I've been away from this board for a while and am just now seeing your comment.  You are right.  The data has too many games.  I looked back at the data table that DA had posted and see that it has placeholders for future games (with 0-0 as the result).  That's why there are so many ties.  I should have noticed that.  Sorry for the confusion.  I have now rerun the analysis without those placeholder scores with the corrections made in the original post.  The discrepancy between the top and bottom teams increased.


----------



## Chris Knight

Justafan said:


> Agree 100%.  This is the most asinine rule of all time.  So the theory is that this makes the players get acclimated to the national team rules or FIFA rules or whatever.  WRONG.  A player is either ready to play a full 90 or not.  Maybe they're only physically fit to play 25, 45, or 60.  There is no strategy involved in this.

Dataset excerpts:
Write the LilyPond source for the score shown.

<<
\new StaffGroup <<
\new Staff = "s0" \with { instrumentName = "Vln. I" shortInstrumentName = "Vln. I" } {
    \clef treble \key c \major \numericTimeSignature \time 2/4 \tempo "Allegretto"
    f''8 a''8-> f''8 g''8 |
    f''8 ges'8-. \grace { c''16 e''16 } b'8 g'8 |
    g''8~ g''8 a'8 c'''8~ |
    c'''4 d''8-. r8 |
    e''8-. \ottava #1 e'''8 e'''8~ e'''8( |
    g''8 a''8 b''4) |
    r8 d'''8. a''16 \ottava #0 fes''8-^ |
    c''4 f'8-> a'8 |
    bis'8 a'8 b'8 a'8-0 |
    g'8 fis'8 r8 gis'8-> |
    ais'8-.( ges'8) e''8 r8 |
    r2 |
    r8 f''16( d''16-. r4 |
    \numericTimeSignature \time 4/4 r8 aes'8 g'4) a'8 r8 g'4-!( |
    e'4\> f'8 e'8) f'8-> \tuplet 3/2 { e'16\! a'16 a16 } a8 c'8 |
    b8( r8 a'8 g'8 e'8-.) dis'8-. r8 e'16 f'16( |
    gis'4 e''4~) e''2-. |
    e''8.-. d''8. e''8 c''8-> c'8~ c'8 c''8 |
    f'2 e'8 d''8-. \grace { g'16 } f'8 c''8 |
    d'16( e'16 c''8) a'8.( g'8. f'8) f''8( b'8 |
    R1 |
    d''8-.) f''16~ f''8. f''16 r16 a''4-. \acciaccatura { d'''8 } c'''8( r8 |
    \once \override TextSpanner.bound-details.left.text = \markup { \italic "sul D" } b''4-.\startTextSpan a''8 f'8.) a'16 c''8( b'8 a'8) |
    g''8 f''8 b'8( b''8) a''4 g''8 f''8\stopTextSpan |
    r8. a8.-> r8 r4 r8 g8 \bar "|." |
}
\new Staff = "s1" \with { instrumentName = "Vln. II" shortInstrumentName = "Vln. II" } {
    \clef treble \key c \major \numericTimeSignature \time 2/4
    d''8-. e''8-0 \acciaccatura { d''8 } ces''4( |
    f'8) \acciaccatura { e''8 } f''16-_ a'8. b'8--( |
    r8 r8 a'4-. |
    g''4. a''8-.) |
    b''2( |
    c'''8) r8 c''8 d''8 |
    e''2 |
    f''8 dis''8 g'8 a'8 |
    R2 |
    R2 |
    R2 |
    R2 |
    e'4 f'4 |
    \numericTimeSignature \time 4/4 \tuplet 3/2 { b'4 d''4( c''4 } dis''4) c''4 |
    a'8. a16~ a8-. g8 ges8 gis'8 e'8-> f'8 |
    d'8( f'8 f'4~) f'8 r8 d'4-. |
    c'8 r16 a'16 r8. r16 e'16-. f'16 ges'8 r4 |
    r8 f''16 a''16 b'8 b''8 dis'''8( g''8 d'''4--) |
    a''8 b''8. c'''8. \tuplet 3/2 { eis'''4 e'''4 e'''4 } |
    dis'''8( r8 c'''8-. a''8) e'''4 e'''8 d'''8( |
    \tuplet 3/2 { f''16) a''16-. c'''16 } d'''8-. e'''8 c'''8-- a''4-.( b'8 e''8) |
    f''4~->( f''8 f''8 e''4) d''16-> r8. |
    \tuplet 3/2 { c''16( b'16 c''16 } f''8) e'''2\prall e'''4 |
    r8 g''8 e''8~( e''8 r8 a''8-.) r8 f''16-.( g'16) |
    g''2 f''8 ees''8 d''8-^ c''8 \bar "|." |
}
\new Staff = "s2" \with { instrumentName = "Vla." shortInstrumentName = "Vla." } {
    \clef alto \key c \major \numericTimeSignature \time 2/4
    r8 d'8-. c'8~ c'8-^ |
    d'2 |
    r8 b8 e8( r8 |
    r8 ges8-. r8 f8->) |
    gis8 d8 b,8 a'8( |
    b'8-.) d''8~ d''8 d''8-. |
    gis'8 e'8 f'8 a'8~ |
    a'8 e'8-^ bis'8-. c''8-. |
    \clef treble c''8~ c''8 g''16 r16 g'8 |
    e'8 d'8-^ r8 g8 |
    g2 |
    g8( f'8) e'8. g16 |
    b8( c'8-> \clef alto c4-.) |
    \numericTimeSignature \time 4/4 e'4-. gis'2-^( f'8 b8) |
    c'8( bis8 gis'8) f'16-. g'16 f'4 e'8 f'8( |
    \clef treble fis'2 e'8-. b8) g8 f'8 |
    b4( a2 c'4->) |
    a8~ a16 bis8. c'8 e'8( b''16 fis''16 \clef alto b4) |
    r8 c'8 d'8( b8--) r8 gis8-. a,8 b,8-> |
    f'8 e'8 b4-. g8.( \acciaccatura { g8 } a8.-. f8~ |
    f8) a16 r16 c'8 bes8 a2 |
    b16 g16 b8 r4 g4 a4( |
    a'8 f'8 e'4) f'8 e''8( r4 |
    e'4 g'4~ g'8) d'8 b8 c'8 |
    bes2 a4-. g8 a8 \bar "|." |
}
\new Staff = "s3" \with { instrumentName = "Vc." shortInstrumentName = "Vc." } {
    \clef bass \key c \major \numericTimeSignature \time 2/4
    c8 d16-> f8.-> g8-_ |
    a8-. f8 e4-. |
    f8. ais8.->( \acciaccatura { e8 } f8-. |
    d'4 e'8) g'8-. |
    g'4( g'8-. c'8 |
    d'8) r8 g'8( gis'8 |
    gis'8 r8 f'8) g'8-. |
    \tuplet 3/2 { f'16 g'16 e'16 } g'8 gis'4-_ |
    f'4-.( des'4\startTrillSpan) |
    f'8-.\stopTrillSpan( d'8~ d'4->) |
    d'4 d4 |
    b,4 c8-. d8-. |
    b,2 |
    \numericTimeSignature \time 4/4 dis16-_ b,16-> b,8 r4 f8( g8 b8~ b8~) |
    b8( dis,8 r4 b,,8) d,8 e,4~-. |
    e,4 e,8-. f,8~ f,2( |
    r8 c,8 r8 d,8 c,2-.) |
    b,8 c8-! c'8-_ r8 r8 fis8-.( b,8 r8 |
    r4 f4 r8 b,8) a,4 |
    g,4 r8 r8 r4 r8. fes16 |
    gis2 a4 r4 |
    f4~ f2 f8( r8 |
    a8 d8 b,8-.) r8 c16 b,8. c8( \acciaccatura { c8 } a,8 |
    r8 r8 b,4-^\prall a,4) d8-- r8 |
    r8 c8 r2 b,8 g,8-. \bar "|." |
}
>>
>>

• [PROBLEMS AND TASKS]:
**A.** For the forum thread, decide whether each statement below agrees with it, answering yes or no and quoting the deciding words. (i) The data table DA posted held 0-0 placeholder scores for games not yet played. (ii) Rerunning the analysis narrowed the gap between the top and bottom teams. (iii) Justafan's quoted post says the rule involves strategy.
**B.** Continue the forum thread from the point where it stops.

• [RESPONSES BY TASK]:
**A.**
(i) Yes: "it has placeholders for future games (with 0-0 as the result)"
(ii) No: "The discrepancy between the top and bottom teams increased."
(iii) No: "There is no strategy involved in this."

**B.**
> 
> The strategy or acclimation is for the COACH to get used to figuring out his or her lineup according to the limitation of his or her roster.  If this is truly for development, it's for the development of their soccer skills!  At this point of their development, who gives a rats ass about how many times you go in and out of the lineup.  Again, any strategy with limited substitution rules are for the coaches not the players.
> 
> And to MarkM's point, he's right, this wouldn't be an issue if rosters were kept to 15-16 players.  With limited substitution, and rosters of 20+, it may be driving players out of DA to get more minutes elsewhere.  But isn't TRAINING the most important point of DA?  _So if training is the most important aspect, have more flexible substitution rules so more players get more play time and stick with DA.  Then you have the type of roster to get the most out of your training, which is most important for development at this point in their journeys._


Let me start by saying this forum is far superior to ours in NTX ... Much more relevant, beneficial, _adult_ interaction -- Good stuff!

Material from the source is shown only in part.